Wat helpt personen met ASS ?

 Individualiseren en overleggen.

 Een prikkelarme omgeving, bijvoorbeeld een aparte wachtkamer zonder muziek.

 Begrip hebben voor afsluiten (mentaal, oordopjes, koptelefoon, sigaret, rustige afleiding, zonnebril).

 Afspreken wanneer men op de kamer is, zodat er kan gewandeld worden.

 Begrip voor angst en boosheid.

 Eigen lakens. Zo mogelijk strakke kledij of verband vermijden.

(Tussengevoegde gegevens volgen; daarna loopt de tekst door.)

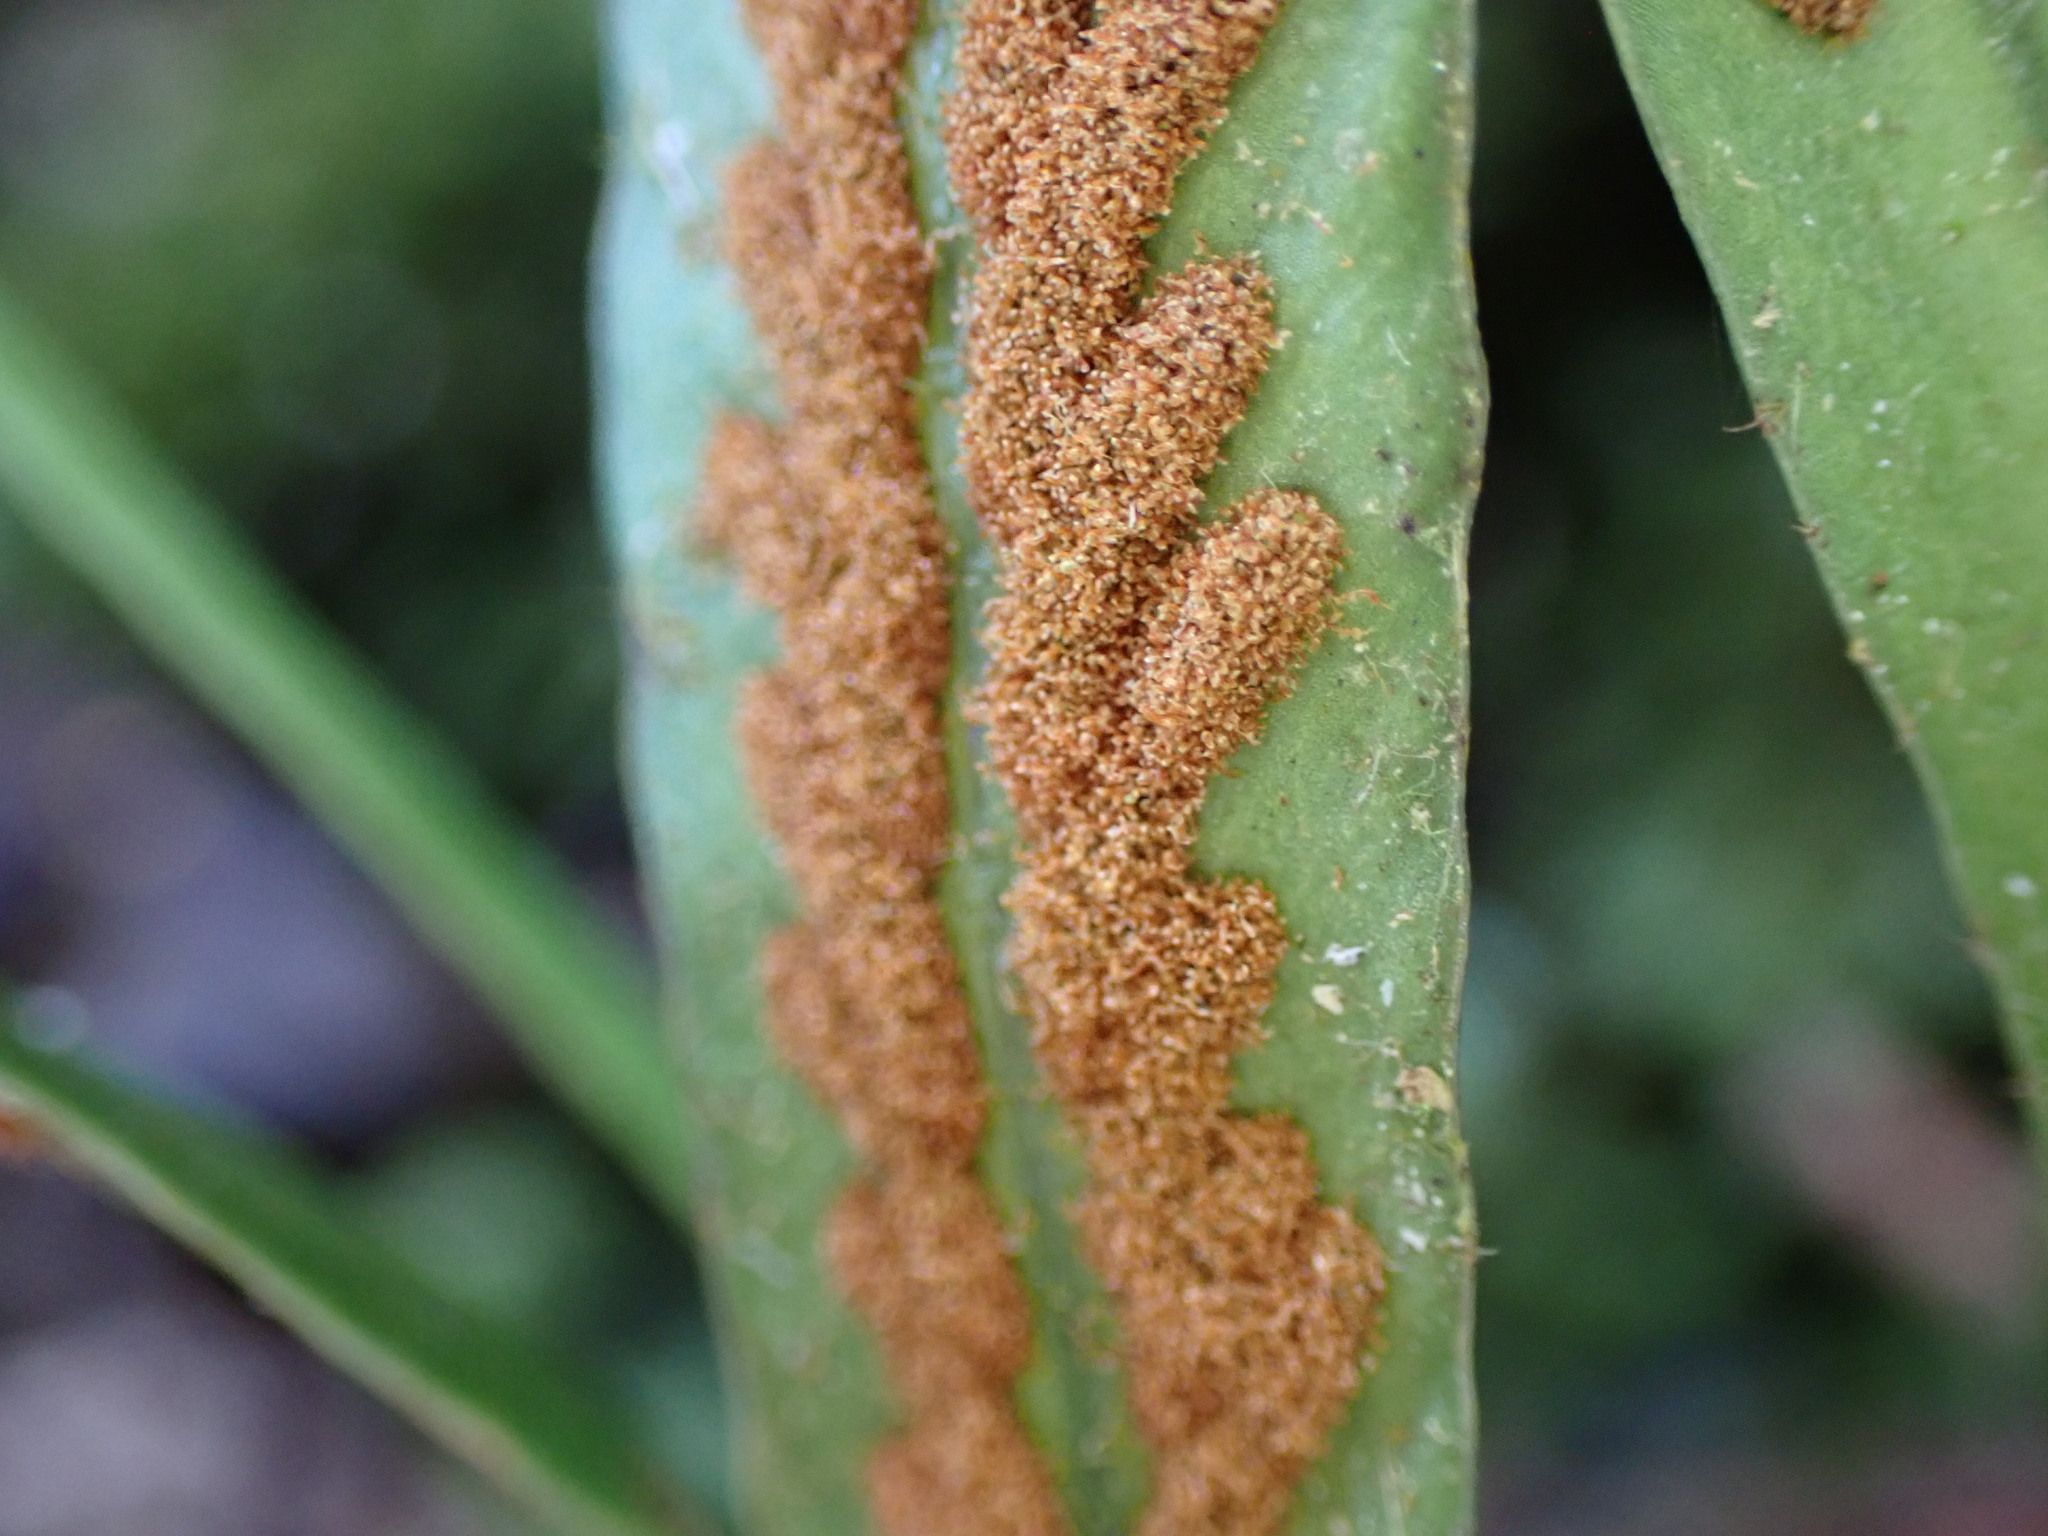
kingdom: Plantae
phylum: Tracheophyta
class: Polypodiopsida
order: Polypodiales
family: Polypodiaceae
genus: Notogrammitis
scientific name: Notogrammitis billardierei
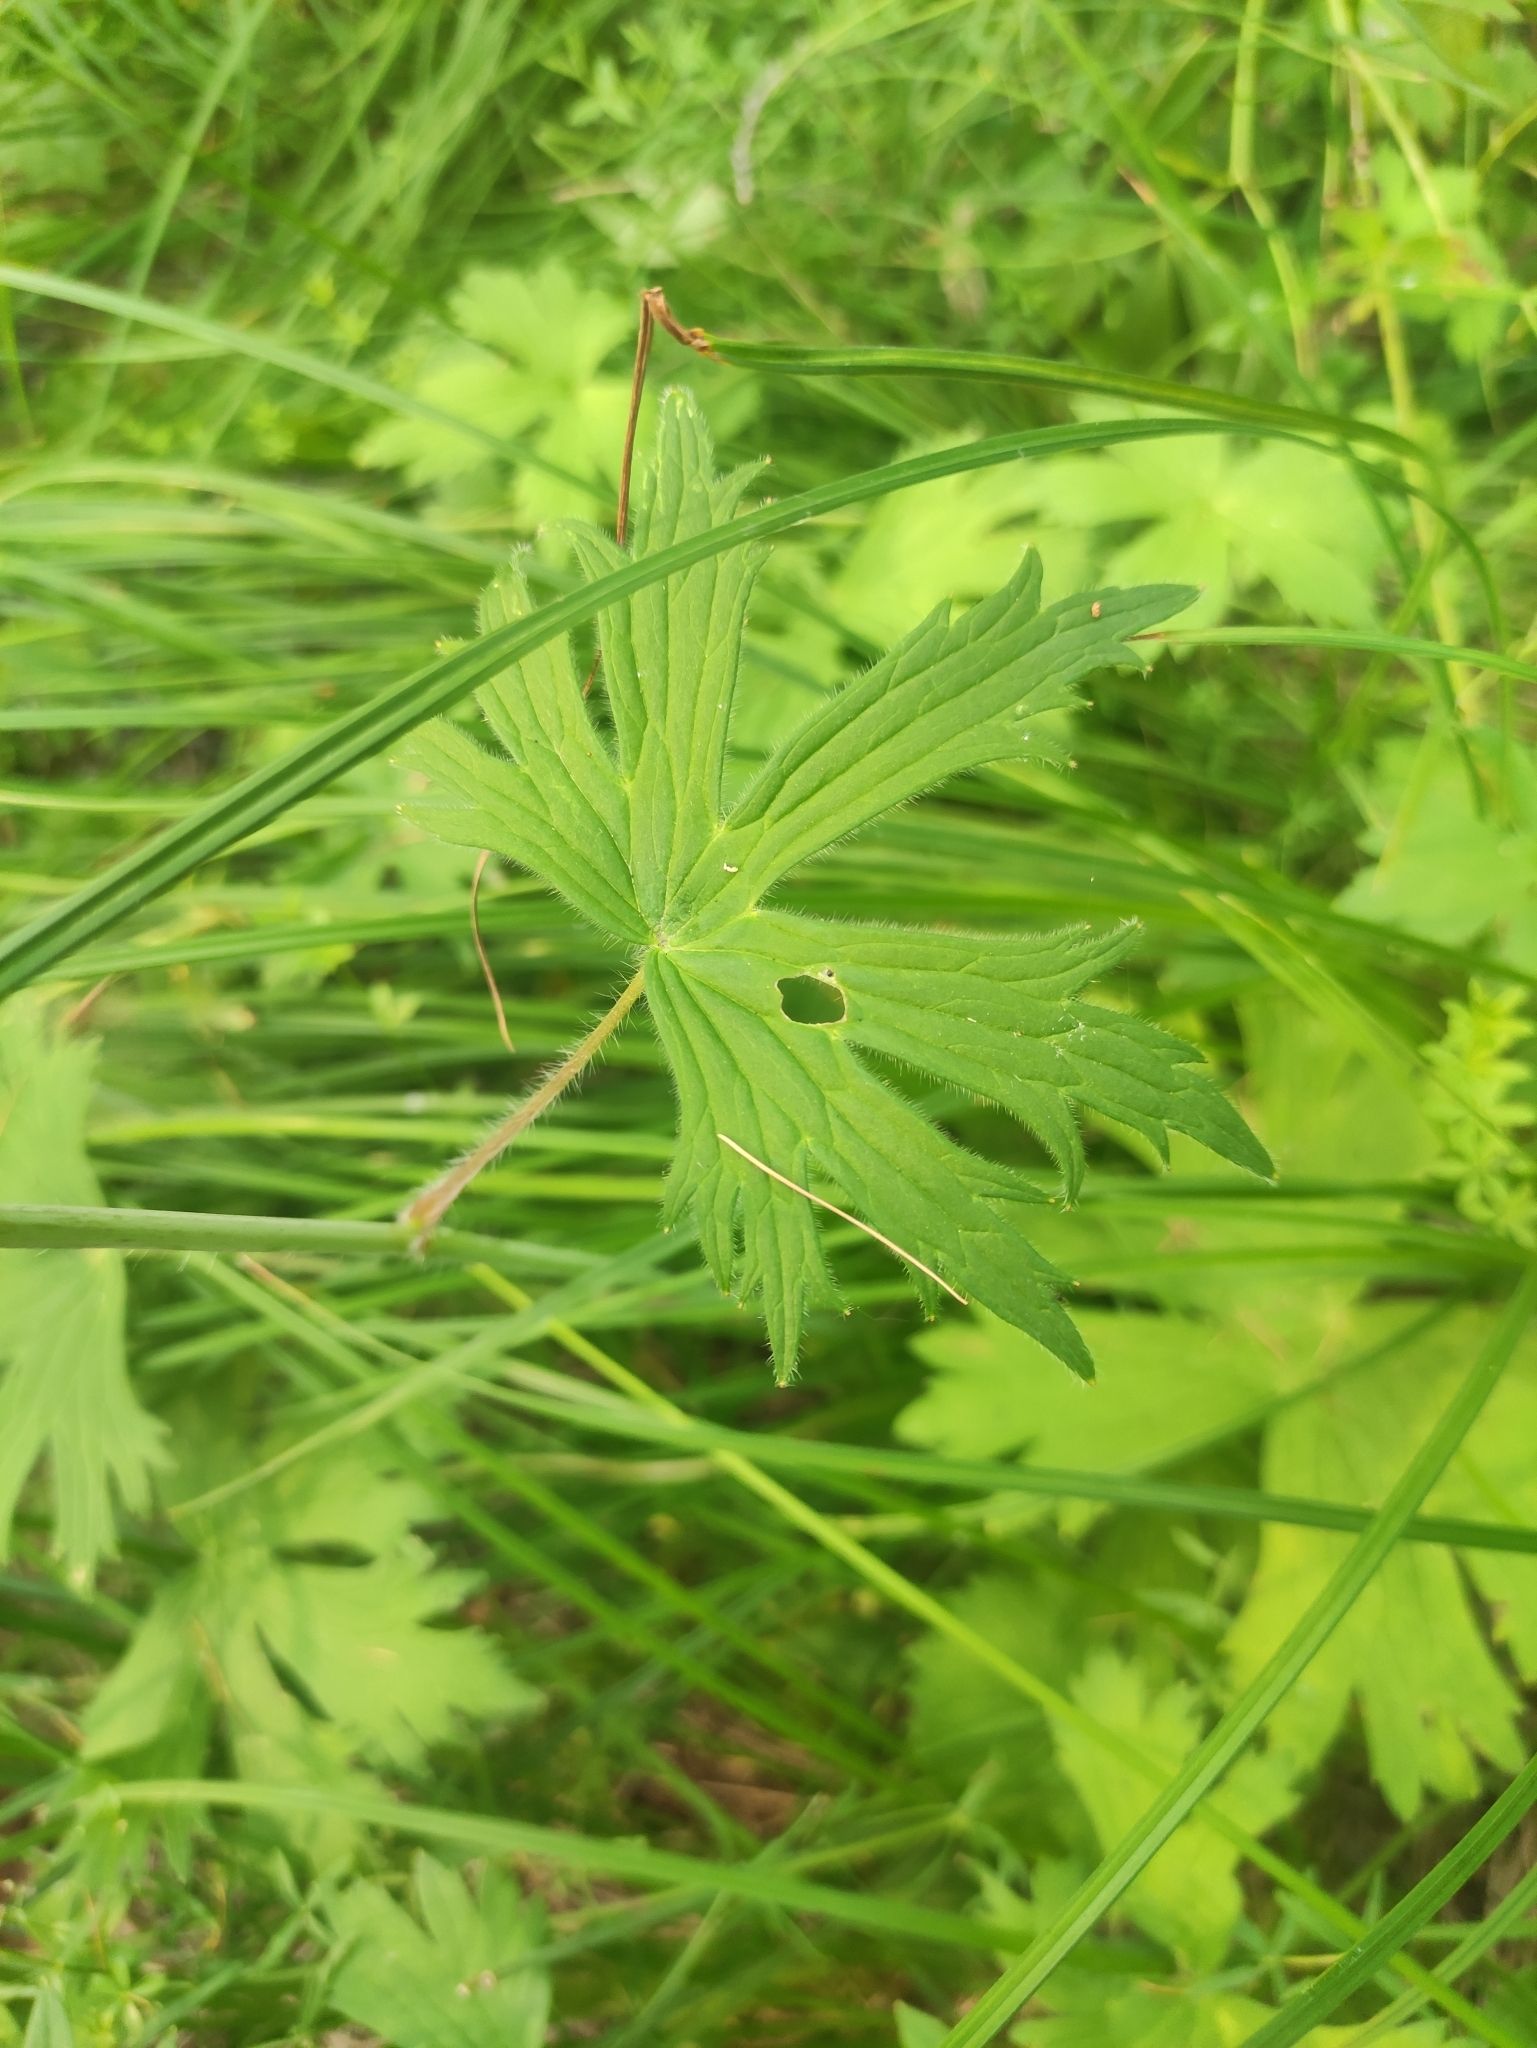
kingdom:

 Zorgen dat de onderzoeksruimte en het materiaal niet te koud zijn.

 Verwittigen bij aanraking.

 Medicatie naar smaak en textuur aanpassen.

 Rekening houden met oververmoeidheid door over- prikkeling.

 Geen groepsactiviteiten.

 Bovenal erkenning krijgen en samen oplossingen zoeken.

Wat melden de naasten als helpend?

 Erkennen van de problemen.

 Begrip voor stress en boosheid.

 In dialoog oplossingen zoeken.

 Dat men niet wordt uitgelachen bij eigen oplossingen.

 Tolerantie voor stressbewegingen, -geluiden en grimassen.

 Helpen structureren en afgrenzen.

 Toelating geven voor veelvuldig douchen en baden.

 Voedsel mixen en smaken aanpassen.

 Anticiperen, aankondigen van overgangen , tijd geven om te wennen.